Chirurgie

Dr Laurent NICOLAON (PH Chirurgien orthopédiste)

La prothèse totale de hanche est utilisée pour remplacer une articulation de la hanche quand cette dernière est abimée.
L’indication la plus fréquente est la coxarthrose.

Voie d'abord :

La voie d abord utilisée pour implanter des prothèses totales de hanche au Centre Hospitalier d’ Arpajon est, sauf contre indication, la voie d abord antérieure pure (AMIS).
Cette voie d’abord présente l’avantage de passer entre les muscles. Elle ne nécessite, la plupart du temps, aucune section musculaire ni tendineuse.
L’absence de section musculaire ou tendineuse permet de limiter les douleurs postopératoires (1) et une récupération plus rapide (2).

Préparation de l’ intervention :

Lors la consultation avec votre chirurgie, plusieurs examens vous seront prescrits :

  1. Une radiographie de bassin de face à l’échelle 100% utilisée par votre chirurgien pour planifier l intervention. Cette planification permet avant l’intervention de connaître et de prévoir la taille de la prothèse qui sera utilisée. La radiographie permettra d’évaluer également l’inégalité de longueur préopératoire des membres inférieurs.
  2. Une lettre pour votre dentiste afin qu’il vérifie l’absence de foyer infectieux dentaire
  3. Une ordonnance pour réaliser un examen d’urines (ECBU) afin de vérifier l’absence d infection urinaire
  4. Lors de la consultation d’anesthésie, des examens complémentaires spécifiques vous seront prescrits.

L’ hospitalisation :

Vous serez hospitalisé la veille de l’intervention.
Une préparation cutanée sera réalisée. La zone de l’incision cutanée est tondue. Deux douches avec un antiseptique seront réalisées (une la veille de l’intervention, une autre le matin). Les patients sont autorisés à se lever dès le lendemain de l’intervention. 
L’hospitalisation dure entre 4 et 8 jours. Dans la plupart des cas, le retour se fait au domicile. Seuls les patients isolés sont dirigés après leur hospitalisation vers un centre de rééducation.

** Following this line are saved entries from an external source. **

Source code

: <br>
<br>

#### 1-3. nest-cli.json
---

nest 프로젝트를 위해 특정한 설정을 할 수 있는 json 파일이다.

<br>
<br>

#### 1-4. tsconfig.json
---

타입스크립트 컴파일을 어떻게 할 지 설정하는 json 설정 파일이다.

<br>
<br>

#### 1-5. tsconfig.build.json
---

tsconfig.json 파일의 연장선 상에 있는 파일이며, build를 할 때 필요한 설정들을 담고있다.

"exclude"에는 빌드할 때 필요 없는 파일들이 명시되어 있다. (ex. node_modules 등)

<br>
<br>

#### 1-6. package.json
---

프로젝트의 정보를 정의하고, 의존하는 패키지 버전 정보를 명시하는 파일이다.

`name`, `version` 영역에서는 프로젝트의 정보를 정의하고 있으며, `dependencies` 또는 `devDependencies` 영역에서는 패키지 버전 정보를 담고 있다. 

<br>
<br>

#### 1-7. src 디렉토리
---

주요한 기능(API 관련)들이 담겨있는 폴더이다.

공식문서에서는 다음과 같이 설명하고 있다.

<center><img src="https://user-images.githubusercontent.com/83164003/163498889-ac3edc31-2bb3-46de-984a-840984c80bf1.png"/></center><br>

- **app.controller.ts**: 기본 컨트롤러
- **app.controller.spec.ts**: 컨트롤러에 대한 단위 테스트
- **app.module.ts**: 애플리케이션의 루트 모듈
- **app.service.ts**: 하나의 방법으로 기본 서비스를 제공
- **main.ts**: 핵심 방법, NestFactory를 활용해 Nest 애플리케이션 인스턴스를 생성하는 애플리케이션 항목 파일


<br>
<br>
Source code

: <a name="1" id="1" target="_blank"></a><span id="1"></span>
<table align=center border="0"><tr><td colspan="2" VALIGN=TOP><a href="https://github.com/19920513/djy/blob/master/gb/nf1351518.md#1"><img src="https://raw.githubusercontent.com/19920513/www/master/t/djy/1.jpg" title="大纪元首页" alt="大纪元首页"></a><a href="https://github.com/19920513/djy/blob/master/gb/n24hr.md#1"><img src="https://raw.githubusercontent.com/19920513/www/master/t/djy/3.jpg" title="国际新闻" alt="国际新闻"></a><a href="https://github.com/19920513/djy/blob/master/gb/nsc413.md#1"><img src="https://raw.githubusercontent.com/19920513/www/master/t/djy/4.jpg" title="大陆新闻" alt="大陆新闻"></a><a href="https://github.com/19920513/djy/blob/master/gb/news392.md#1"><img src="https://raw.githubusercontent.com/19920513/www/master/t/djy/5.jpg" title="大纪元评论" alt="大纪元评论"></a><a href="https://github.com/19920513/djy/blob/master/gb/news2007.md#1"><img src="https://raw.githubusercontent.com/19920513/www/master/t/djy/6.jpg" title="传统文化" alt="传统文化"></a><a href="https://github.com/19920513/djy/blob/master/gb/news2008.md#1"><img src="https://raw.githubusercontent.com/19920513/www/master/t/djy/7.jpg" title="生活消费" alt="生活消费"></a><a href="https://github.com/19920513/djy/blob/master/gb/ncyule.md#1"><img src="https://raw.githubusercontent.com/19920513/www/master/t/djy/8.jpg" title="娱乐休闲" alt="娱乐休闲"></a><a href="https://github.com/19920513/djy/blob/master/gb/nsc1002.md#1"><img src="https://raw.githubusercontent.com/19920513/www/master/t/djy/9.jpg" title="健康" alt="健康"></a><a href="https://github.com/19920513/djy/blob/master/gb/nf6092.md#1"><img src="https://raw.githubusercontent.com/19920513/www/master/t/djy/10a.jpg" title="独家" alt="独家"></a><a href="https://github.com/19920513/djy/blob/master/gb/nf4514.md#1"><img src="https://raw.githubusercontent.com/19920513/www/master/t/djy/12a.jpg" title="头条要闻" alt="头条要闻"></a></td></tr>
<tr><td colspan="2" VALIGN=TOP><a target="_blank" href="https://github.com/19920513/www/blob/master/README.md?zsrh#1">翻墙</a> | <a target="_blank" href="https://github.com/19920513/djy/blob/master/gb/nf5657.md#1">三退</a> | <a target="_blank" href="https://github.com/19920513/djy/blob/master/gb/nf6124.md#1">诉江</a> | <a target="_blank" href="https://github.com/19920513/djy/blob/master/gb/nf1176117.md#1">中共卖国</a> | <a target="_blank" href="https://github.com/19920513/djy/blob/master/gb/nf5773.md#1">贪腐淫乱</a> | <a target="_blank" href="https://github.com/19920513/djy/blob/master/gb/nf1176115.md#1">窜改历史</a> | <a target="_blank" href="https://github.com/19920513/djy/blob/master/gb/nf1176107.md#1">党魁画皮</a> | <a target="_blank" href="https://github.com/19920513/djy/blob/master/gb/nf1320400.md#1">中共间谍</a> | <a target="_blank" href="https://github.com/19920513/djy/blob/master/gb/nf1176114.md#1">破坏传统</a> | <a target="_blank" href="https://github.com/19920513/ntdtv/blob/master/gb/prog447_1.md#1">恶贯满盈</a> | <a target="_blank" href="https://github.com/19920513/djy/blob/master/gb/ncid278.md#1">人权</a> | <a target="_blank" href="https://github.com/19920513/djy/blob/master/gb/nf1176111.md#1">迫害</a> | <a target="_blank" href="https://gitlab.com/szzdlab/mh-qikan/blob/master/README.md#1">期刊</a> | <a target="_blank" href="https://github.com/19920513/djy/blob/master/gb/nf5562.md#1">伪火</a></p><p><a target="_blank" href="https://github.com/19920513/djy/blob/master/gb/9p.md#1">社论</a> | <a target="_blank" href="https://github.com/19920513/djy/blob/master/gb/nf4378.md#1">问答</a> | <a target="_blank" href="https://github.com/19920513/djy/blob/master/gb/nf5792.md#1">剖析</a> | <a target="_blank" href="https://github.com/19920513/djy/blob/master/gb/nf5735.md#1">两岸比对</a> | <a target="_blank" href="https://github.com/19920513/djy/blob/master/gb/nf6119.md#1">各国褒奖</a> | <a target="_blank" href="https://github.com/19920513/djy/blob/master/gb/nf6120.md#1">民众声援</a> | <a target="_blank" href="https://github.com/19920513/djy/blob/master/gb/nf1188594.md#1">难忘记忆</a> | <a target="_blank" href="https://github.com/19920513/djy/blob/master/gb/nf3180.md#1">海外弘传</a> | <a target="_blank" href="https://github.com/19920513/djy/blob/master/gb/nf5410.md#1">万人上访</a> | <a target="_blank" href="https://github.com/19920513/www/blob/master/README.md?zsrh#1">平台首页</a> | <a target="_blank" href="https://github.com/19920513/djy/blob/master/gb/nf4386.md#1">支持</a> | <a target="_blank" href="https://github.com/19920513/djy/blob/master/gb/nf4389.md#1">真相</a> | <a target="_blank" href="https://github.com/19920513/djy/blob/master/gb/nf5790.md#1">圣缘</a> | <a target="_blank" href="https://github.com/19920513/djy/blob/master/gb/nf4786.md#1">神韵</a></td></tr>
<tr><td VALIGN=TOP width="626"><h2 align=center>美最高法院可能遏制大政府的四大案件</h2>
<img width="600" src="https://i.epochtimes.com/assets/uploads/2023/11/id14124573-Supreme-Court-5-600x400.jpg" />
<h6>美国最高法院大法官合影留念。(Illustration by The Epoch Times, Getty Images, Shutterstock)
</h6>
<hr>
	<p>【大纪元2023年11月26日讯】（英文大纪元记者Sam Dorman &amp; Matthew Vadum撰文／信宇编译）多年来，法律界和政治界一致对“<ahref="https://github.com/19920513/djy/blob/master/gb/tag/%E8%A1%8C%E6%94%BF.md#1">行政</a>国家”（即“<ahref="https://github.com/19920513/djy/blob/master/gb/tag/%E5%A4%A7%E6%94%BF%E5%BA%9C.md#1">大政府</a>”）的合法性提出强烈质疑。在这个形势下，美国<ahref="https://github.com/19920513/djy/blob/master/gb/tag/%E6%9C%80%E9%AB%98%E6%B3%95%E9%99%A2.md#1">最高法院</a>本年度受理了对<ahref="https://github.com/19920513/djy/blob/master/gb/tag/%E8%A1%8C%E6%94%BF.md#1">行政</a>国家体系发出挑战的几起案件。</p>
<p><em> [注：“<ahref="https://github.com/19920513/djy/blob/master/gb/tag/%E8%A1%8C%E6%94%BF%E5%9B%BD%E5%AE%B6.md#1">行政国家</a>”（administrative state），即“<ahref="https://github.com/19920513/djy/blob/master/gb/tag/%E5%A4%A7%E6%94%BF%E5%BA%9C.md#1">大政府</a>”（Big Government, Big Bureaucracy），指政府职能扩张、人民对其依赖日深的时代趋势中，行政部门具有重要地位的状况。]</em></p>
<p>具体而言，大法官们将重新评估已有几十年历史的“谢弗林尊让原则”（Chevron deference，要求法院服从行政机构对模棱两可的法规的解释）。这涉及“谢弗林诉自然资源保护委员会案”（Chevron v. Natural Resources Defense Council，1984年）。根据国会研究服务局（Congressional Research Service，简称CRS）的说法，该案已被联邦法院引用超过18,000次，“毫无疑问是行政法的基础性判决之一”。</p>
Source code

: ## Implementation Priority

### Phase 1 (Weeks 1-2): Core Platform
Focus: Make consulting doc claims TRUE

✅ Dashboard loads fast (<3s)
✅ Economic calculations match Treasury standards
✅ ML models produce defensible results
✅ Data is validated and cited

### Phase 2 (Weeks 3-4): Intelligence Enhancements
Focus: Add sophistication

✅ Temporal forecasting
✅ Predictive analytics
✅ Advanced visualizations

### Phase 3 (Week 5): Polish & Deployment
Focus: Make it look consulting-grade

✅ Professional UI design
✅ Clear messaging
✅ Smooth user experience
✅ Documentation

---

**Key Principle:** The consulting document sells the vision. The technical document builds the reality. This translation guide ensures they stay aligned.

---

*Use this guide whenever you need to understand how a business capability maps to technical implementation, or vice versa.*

Complications les plus «fréquentes» :

Infection sur prothèse : c’est une complication rare (environ 0,5 %) mais qui justifie, compte  tenu de sa gravité potentielle, un bilan infectieux préopératoire (ECBU, examen dentaire...) et l’utilisation systématique d une antibioprophylaxie per-opératoire.

Luxation de prothèse : Bien que l’utilisation de la voie d’abord antérieure permette de diminuer au maximum ce risque, il n’est pas nul. Les taux de luxation de prothèse totale de hanche par voie antérieure en utilisation des billes de diamètre de 28mm ou supérieur varie de 0,5 a 1% (ref 3,4).

Inégalité de longueur post-opératoire : un des objectifs de la pose d’une prothèse de hanche est le plus souvent de restituer la longueur des jambes. Cependant la précision acceptable est d’environ 1 cm. Une inégalité inférieure à  1 cm n’est, le plus souvent, pas perçue par le patient. Afin de permettre d’être le plus précis possible, des radiographies à 100% sont systématiquement réalisées afin de permettre la planification la plus précise possible d’une intervention. De plus au début et pendant l intervention des clichés de radioscopie sont réalisés afin de vérifier le bon positionnement des implants et la longueur de jambe.

Phlébite : l’utilisation de la voie d’abord antérieure associée à des mesures de prévention (port de bas à varices en postopératoire immédiat, levé précoce, prévention par un traitement anticoagulant) permettent de diminuer le risque de cette complication  à 0,6 % selon une  étude de J.  MATTA (ref 3).